Страница 82 из 88
— Но ведь в свое время вы решились бежать в Тушино.
— И вы со мной, как и многие придворные. Знаю. Но тогда у меня на руках не было сына.
— Но вы же с сыном бежали из Тушина.
— И снова — мне было куда бежать. Я знала, что Заруцкий в Калуге. А здесь куда мне держать путь? К кому?
— Это можно рассчитать. Лишь бы вы не лишились свободы.
— Вы правы. Сегодня за мной одинаково усердно охотятся и ставленники царя Романова, и мои собственные родаки. Сегодня король Зигмунт ни о чем не станет торговаться с царицей Мариной. Для него мой титул потерял смысл, раз московский престол стал сниться не только королевичу Владиславу, но и ему самому. Соперники из их числа навсегда закрыли мне дорогу в польские земли. О каком же побеге вы говорите, святой отец?

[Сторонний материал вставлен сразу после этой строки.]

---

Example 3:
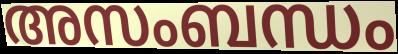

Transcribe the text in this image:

അസംബന്ധം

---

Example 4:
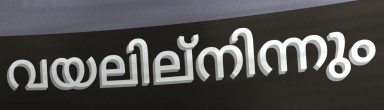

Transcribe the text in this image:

വയലില്നിന്നും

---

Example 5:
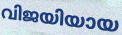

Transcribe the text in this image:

വിജയിയായ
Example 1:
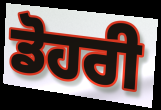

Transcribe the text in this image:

ਡੋਹਰੀ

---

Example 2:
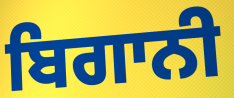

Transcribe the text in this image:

ਬਿਗਾਨੀ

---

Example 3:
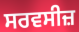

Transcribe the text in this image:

ਸਰਵਸੀਜ਼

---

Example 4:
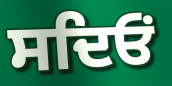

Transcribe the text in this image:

ਸਦਿਓਂ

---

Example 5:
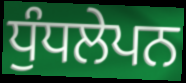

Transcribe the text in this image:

ਧੁੰਧਲੇਪਨ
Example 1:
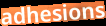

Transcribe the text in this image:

adhesions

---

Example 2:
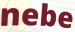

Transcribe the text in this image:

nebe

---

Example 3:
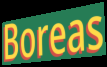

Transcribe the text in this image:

Boreas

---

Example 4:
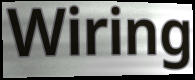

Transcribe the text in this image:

Wiring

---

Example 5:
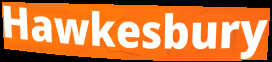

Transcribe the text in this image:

Hawkesbury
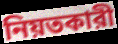
নিয়তকারী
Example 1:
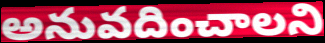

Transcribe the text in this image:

అనువదించాలని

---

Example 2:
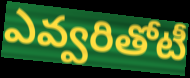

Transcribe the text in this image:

ఎవ్వరితోటీ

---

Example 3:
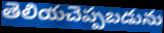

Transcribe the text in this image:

తెలియచెప్పబడును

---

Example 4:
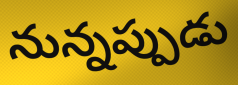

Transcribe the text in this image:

నున్నప్పుడు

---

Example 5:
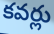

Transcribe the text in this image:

కవర్లు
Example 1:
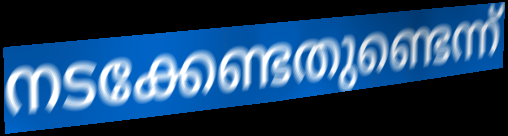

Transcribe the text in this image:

നടക്കേണ്ടതുണ്ടെന്ന്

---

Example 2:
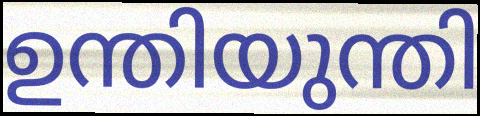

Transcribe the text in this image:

ഉന്തിയുന്തി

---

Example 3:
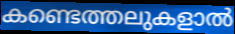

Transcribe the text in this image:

കണ്ടെത്തലുകളാൽ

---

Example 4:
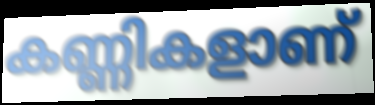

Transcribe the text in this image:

കണ്ണികളാണ്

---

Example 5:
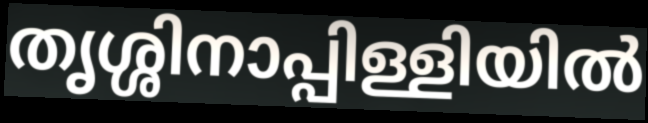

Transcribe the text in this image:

തൃശ്ശിനാപ്പിള്ളിയിൽ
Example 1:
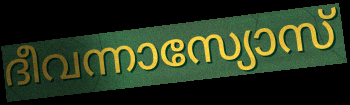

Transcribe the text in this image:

ദീവന്നാസ്യോസ്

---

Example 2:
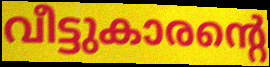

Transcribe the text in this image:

വീട്ടുകാരന്റെ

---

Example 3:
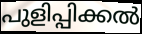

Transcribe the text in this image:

പുളിപ്പിക്കൽ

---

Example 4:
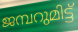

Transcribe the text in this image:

ജമ്പറുമിട്ട്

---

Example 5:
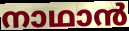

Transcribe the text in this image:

നാഥാൻ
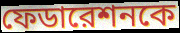
ফেডারেশনকে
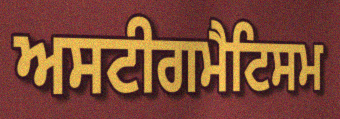
ਅਸਟੀਗਮੈਟਿਸਮ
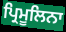
ਪ੍ਰਿਮੂਲਿਨਾ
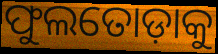
ଫୁଲତୋଡ଼ାକୁ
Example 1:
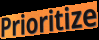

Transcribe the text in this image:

Prioritize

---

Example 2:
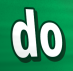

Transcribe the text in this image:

do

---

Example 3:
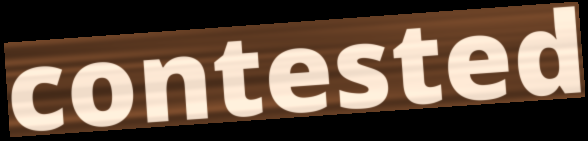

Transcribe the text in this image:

contested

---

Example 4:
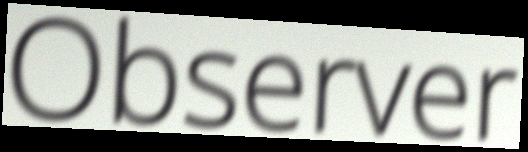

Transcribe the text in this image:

— Поверь, дочь моя. Господь ни в каком положении не оставит тебя без защиты. Главное — сохранить жизнь себе и младенцу.
— Какой ценой? Превратиться в нищенку, скитающуюся по неведомым дорогам и делающую все, чтобы скрыть свое истинное лицо? Или искать себе места в монастыре под вымышленным именем? Перестать быть царицей даже на словах, даже перед лицом десятка готовых тебе каждую минуту изменить прислужников?
— Дочь моя, неисповедимы пути Господни. Тем более неисповедимы пути, которыми Господь приводит своих избранников на престол. Тебе следует положиться на Божественное Провидение.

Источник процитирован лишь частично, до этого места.